The ginger and turmeric add a nice spicy kick to it, keeping up the energy levels and helping the immune system ward off anything that might be going around. The lemon takes classic chicken soup to another level with a burst of freshness. And perhaps the best part of this soup is that it’s made with a remaining chicken carcass, so you can take bones from a chicken you have cooked and upcycle them into an entirely new dish. You can also roast a whole chicken and remove meat to add back into the soup later or make into chicken salad. Please note that roasting time will be longer for raw chicken.

Make a big batch of this stuff for yourself, family and friends to keep you all going through the week.

1 chicken carcass
3 chicken giblets
3 large white onions, quarters
2 cloves garlic
2 large carrots, chopped
2 stalks celery, chopped
1/4 inch piece fresh ginger
1/2 inch piece fresh turmeric (can substitute with 1/4 teaspoon dried turmeric)
Juice of 1 lemon (keep the lemon after squeezing)
3 bay leaves
1 spring onion, finely chopped (for serving)
noodles of your choice
chili flakes (optional)

1. Preheat the oven to 400 F. Place the carcass and giblets on a roasting dish and roast for 20 minutes, or until they start to brown.

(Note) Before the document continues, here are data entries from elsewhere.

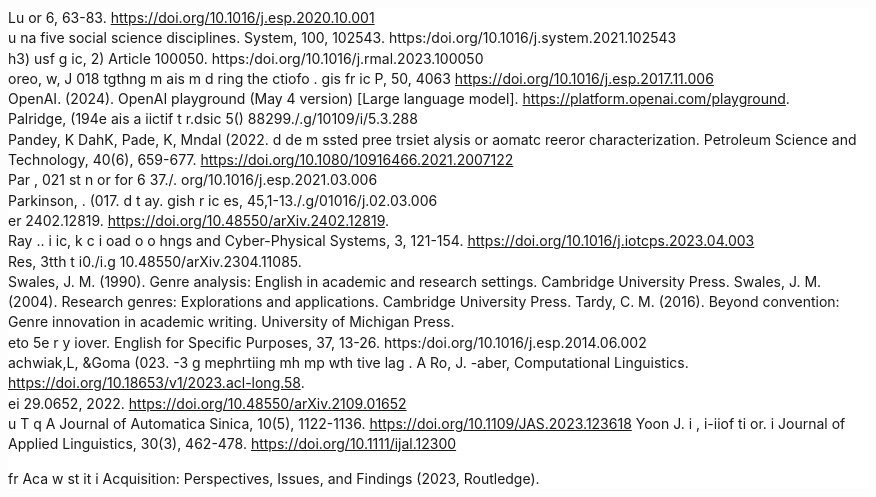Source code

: Lu        or   6, 63-83. https://doi.org/10.1016/j.esp.2020.10.001   
u        na five social science disciplines. System, 100, 102543. https:/doi.org/10.1016/j.system.2021.102543   
h3)   usf  g  ic, 2) Article 100050. https:/doi.org/10.1016/j.rmal.2023.100050   
oreo,   w, J 018 tgthng m ais m d ring the ctiofo . gis fr ic P, 50, 4063 https://doi.org/10.1016/j.esp.2017.11.006   
OpenAI. (2024). OpenAI playground (May 4 version) [Large language model]. https://platform.openai.com/playground.   
Palridge,  (194e ais a iictif t r.dsic 5() 88299./.g/10109/i/5.3.288   
Pandey, K DahK, Pade, K,  Mndal  (2022. d de  m ssted pree trsiet alysis or aomatc reeror characterization. Petroleum Science and Technology, 40(6), 659-677. https://doi.org/10.1080/10916466.2021.2007122   
Par ,   021 st  n or     for  6 37./. org/10.1016/j.esp.2021.03.006   
Parkinson, . (017.  d  t   ay. gish r ic es, 45,1-13./.g/01016/j.02.03.006   
er 2402.12819. https://doi.org/10.48550/arXiv.2402.12819.   
Ray ..  i   ic, k c i  oad  o  o hngs and Cyber-Physical Systems, 3, 121-154. https://doi.org/10.1016/j.iotcps.2023.04.003   
Res, 3tth t      i0./i.g 10.48550/arXiv.2304.11085.   
Swales, J. M. (1990). Genre analysis: English in academic and research settings. Cambridge University Press. Swales, J. M. (2004). Research genres: Explorations and applications. Cambridge University Press. Tardy, C. M. (2016). Beyond convention: Genre innovation in academic writing. University of Michigan Press.   
eto 5e r      y iover. English for Specific Purposes, 37, 13-26. https:/doi.org/10.1016/j.esp.2014.06.002   
achwiak,L, &Goma  (023. -3 g mephrtiing mh mp wth tive lag . A Ro, J. -aber, Computational Linguistics. https://doi.org/10.18653/v1/2023.acl-long.58.   
ei        29.0652, 2022. https://doi.org/10.48550/arXiv.2109.01652   
u T          q A Journal of Automatica Sinica, 10(5), 1122-1136. https://doi.org/10.1109/JAS.2023.123618 Yoon J.   i ,  i-iiof  ti or. i Journal of Applied Linguistics, 30(3), 462-478. https://doi.org/10.1111/ijal.12300

fr Aca  w   st    it   i Acquisition: Perspectives, Issues, and Findings (2023, Routledge).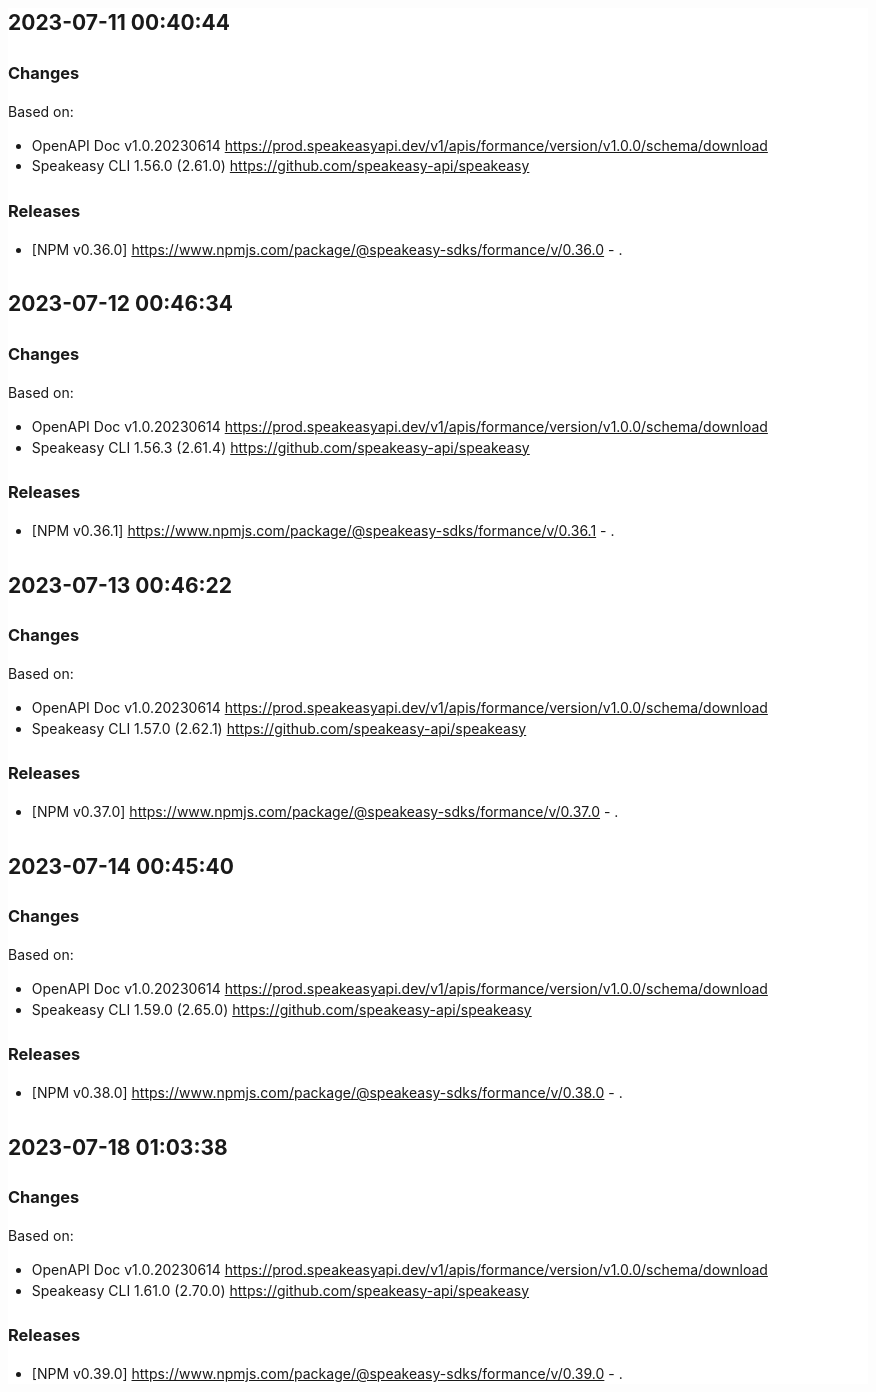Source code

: ## 2023-07-11 00:40:44
### Changes
Based on:
- OpenAPI Doc v1.0.20230614 https://prod.speakeasyapi.dev/v1/apis/formance/version/v1.0.0/schema/download
- Speakeasy CLI 1.56.0 (2.61.0) https://github.com/speakeasy-api/speakeasy
### Releases
- [NPM v0.36.0] https://www.npmjs.com/package/@speakeasy-sdks/formance/v/0.36.0 - .

## 2023-07-12 00:46:34
### Changes
Based on:
- OpenAPI Doc v1.0.20230614 https://prod.speakeasyapi.dev/v1/apis/formance/version/v1.0.0/schema/download
- Speakeasy CLI 1.56.3 (2.61.4) https://github.com/speakeasy-api/speakeasy
### Releases
- [NPM v0.36.1] https://www.npmjs.com/package/@speakeasy-sdks/formance/v/0.36.1 - .

## 2023-07-13 00:46:22
### Changes
Based on:
- OpenAPI Doc v1.0.20230614 https://prod.speakeasyapi.dev/v1/apis/formance/version/v1.0.0/schema/download
- Speakeasy CLI 1.57.0 (2.62.1) https://github.com/speakeasy-api/speakeasy
### Releases
- [NPM v0.37.0] https://www.npmjs.com/package/@speakeasy-sdks/formance/v/0.37.0 - .

## 2023-07-14 00:45:40
### Changes
Based on:
- OpenAPI Doc v1.0.20230614 https://prod.speakeasyapi.dev/v1/apis/formance/version/v1.0.0/schema/download
- Speakeasy CLI 1.59.0 (2.65.0) https://github.com/speakeasy-api/speakeasy
### Releases
- [NPM v0.38.0] https://www.npmjs.com/package/@speakeasy-sdks/formance/v/0.38.0 - .

## 2023-07-18 01:03:38
### Changes
Based on:
- OpenAPI Doc v1.0.20230614 https://prod.speakeasyapi.dev/v1/apis/formance/version/v1.0.0/schema/download
- Speakeasy CLI 1.61.0 (2.70.0) https://github.com/speakeasy-api/speakeasy
### Releases
- [NPM v0.39.0] https://www.npmjs.com/package/@speakeasy-sdks/formance/v/0.39.0 - .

2. Transfer them to a large pot with any of the residual liquid. Add the remaining ingredients, along with the squeezed lemon. Cover all of the ingredients with cold water and bring to a boil.

3. Once boiling, cover and reduce the heat to low and leave to cook for 5-6 hours. Season with a pinch of salt if needed. Drain the soup through a colander, catching the broth in another pot.

4. To serve, add another squeeze of lemon juice, some of the carrots (if you prefer your carrots more firm, you can cook some freshly chopped ones in the soup 10 minutes before serving), a handful of noodles, and a sprinkle of spring onion and chili flakes. Serves 4-6.